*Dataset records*
╭──
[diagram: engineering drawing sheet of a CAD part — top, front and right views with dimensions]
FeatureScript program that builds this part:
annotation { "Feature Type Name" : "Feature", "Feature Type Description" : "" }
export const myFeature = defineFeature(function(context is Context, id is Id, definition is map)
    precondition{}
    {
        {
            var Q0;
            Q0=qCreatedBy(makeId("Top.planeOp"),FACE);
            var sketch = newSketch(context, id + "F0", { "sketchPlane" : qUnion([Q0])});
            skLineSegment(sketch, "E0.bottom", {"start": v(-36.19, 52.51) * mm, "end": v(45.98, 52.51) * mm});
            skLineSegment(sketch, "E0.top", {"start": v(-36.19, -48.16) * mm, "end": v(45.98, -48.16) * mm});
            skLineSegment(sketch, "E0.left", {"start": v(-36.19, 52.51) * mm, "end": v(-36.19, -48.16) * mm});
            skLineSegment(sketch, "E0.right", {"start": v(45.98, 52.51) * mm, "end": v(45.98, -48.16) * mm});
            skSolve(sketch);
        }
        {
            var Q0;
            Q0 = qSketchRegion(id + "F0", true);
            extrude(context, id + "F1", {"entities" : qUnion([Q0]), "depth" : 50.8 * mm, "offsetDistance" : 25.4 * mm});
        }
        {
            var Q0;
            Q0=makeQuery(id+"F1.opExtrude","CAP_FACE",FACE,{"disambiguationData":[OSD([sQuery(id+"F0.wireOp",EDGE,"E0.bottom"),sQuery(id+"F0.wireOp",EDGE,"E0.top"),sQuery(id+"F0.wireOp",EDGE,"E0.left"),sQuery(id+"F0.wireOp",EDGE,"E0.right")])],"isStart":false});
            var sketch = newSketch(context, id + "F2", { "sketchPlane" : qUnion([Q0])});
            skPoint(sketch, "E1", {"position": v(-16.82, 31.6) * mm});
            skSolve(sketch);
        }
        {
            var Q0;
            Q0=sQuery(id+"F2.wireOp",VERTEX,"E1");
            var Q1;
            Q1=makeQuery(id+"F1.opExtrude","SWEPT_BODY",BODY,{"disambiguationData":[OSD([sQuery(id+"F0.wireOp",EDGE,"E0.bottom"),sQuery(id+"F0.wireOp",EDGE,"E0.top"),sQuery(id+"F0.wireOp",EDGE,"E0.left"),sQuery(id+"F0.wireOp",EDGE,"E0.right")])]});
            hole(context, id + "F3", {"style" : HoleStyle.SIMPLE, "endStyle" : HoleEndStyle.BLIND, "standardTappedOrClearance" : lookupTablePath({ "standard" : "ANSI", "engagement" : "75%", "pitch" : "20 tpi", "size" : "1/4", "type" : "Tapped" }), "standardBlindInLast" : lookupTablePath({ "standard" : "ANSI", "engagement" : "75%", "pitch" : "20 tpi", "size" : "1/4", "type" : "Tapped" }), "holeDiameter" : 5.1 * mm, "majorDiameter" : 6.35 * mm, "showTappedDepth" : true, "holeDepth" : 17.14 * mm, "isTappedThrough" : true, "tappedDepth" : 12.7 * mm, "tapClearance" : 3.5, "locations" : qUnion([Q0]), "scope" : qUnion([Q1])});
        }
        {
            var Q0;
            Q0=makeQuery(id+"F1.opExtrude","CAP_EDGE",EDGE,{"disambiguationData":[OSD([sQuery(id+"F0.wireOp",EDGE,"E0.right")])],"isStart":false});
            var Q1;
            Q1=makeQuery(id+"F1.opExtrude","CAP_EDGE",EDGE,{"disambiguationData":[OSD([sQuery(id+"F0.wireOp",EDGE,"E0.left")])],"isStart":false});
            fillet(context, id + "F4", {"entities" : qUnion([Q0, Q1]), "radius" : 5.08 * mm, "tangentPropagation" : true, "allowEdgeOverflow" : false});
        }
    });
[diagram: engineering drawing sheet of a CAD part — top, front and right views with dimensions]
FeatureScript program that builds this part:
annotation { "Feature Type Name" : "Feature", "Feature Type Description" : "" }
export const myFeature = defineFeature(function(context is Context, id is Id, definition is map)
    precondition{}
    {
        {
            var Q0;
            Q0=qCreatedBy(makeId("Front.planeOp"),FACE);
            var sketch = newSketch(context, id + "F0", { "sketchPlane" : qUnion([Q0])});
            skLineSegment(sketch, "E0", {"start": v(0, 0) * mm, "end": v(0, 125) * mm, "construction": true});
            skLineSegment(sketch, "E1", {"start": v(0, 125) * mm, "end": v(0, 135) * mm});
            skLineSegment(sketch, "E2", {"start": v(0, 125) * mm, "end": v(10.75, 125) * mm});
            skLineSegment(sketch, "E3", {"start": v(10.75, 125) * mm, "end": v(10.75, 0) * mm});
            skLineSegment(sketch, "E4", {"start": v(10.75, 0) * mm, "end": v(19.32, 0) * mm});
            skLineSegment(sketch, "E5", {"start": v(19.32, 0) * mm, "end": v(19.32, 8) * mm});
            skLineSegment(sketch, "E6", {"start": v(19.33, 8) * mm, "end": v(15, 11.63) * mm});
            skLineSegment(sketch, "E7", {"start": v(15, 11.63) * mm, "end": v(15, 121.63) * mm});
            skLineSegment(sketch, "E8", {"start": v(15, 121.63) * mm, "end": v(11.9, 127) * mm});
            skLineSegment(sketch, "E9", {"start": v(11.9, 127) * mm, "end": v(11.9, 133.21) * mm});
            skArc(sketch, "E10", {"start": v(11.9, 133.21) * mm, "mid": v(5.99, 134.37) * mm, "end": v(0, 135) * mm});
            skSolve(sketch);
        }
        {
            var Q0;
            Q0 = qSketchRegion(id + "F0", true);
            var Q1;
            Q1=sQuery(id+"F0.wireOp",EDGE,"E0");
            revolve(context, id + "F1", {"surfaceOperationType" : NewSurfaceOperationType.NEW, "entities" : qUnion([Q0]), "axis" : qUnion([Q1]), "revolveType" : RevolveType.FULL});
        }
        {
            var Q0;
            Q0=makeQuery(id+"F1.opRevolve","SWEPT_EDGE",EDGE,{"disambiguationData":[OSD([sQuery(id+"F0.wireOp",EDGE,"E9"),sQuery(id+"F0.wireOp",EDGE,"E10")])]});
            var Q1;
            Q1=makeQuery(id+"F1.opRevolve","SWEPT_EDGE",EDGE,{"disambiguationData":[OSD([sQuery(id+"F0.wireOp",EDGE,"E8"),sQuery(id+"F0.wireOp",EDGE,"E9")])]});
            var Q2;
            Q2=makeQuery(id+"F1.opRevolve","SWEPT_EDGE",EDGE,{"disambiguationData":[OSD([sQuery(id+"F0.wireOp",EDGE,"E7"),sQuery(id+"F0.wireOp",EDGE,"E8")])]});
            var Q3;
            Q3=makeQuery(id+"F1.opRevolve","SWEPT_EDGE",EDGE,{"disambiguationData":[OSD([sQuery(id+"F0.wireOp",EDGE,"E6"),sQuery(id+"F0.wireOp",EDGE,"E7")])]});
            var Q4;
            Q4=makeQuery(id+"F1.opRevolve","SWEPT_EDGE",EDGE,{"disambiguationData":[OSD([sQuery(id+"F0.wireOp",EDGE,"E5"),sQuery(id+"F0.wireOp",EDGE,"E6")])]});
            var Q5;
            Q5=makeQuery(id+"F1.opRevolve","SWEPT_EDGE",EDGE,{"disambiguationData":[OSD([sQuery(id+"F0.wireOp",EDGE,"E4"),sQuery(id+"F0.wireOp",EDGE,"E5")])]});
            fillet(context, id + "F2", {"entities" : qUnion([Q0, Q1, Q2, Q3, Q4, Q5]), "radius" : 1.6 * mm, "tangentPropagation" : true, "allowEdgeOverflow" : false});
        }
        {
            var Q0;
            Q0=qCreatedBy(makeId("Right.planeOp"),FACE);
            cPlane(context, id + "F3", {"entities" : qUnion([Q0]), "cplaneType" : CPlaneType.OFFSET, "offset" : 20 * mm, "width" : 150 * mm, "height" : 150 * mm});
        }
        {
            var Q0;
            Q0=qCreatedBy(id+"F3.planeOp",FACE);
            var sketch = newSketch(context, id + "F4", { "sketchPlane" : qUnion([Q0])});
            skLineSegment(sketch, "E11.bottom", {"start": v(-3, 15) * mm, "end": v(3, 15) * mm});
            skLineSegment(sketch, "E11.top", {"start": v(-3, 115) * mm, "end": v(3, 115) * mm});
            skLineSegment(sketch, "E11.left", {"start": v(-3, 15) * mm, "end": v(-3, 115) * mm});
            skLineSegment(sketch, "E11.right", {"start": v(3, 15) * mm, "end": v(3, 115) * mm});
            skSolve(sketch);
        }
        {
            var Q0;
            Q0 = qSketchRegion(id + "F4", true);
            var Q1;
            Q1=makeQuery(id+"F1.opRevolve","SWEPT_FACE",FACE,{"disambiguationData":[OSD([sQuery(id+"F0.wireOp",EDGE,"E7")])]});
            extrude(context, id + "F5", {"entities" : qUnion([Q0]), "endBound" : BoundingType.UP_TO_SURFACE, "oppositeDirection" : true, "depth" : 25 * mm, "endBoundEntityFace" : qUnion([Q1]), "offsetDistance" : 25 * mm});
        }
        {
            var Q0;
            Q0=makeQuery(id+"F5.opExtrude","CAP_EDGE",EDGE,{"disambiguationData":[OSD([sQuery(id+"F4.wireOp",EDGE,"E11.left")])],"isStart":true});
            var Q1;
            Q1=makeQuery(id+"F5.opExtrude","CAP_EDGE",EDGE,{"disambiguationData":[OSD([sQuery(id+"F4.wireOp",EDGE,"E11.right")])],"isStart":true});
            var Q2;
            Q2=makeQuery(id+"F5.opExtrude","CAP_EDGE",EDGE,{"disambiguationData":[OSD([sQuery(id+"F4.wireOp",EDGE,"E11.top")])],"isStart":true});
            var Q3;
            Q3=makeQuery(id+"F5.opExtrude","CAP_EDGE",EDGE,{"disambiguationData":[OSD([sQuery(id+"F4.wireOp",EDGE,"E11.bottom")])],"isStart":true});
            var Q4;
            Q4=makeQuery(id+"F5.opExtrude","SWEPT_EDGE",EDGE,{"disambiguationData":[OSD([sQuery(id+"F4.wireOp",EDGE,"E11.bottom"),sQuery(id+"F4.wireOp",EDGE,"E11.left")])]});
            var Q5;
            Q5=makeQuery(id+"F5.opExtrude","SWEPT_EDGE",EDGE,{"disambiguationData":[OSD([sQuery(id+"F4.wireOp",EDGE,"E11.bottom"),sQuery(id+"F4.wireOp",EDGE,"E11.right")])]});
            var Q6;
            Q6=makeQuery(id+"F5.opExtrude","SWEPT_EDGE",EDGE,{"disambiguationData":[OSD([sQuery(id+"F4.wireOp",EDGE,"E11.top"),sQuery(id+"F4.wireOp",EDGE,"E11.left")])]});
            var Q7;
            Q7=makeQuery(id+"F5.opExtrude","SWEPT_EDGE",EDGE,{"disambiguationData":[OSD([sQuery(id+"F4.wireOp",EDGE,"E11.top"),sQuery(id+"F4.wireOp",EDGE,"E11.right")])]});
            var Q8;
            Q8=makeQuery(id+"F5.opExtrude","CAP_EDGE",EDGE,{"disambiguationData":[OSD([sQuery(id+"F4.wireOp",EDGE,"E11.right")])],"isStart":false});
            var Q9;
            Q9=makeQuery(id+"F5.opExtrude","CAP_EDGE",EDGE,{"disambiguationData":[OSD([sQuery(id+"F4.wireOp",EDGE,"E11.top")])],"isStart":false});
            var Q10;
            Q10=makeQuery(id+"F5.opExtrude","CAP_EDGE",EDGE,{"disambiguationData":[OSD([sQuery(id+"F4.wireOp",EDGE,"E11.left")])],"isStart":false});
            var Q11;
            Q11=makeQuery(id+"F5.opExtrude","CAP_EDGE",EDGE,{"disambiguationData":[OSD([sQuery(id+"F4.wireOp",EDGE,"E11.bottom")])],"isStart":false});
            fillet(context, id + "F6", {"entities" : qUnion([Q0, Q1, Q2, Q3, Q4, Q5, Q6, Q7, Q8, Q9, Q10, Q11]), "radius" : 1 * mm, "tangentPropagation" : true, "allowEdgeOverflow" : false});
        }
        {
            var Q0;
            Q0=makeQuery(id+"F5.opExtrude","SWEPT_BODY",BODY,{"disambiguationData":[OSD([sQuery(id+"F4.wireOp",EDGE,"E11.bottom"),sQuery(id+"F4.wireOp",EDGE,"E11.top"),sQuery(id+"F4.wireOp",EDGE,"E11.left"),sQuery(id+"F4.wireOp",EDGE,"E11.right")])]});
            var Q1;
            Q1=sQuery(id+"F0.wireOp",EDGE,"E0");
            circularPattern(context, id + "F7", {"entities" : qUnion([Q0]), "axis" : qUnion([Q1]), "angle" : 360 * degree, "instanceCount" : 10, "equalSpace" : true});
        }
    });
╰──
*Task requirements*
Please gather every line in the rows above that contains the string "fillet", copying each such line in full.

*Final result*
            fillet(context, id + "F4", {"entities" : qUnion([Q0, Q1]), "radius" : 5.08 * mm, "tangentPropagation" : true, "allowEdgeOverflow" : false});
            fillet(context, id + "F2", {"entities" : qUnion([Q0, Q1, Q2, Q3, Q4, Q5]), "radius" : 1.6 * mm, "tangentPropagation" : true, "allowEdgeOverflow" : false});
            fillet(context, id + "F6", {"entities" : qUnion([Q0, Q1, Q2, Q3, Q4, Q5, Q6, Q7, Q8, Q9, Q10, Q11]), "radius" : 1 * mm, "tangentPropagation" : true, "allowEdgeOverflow" : false});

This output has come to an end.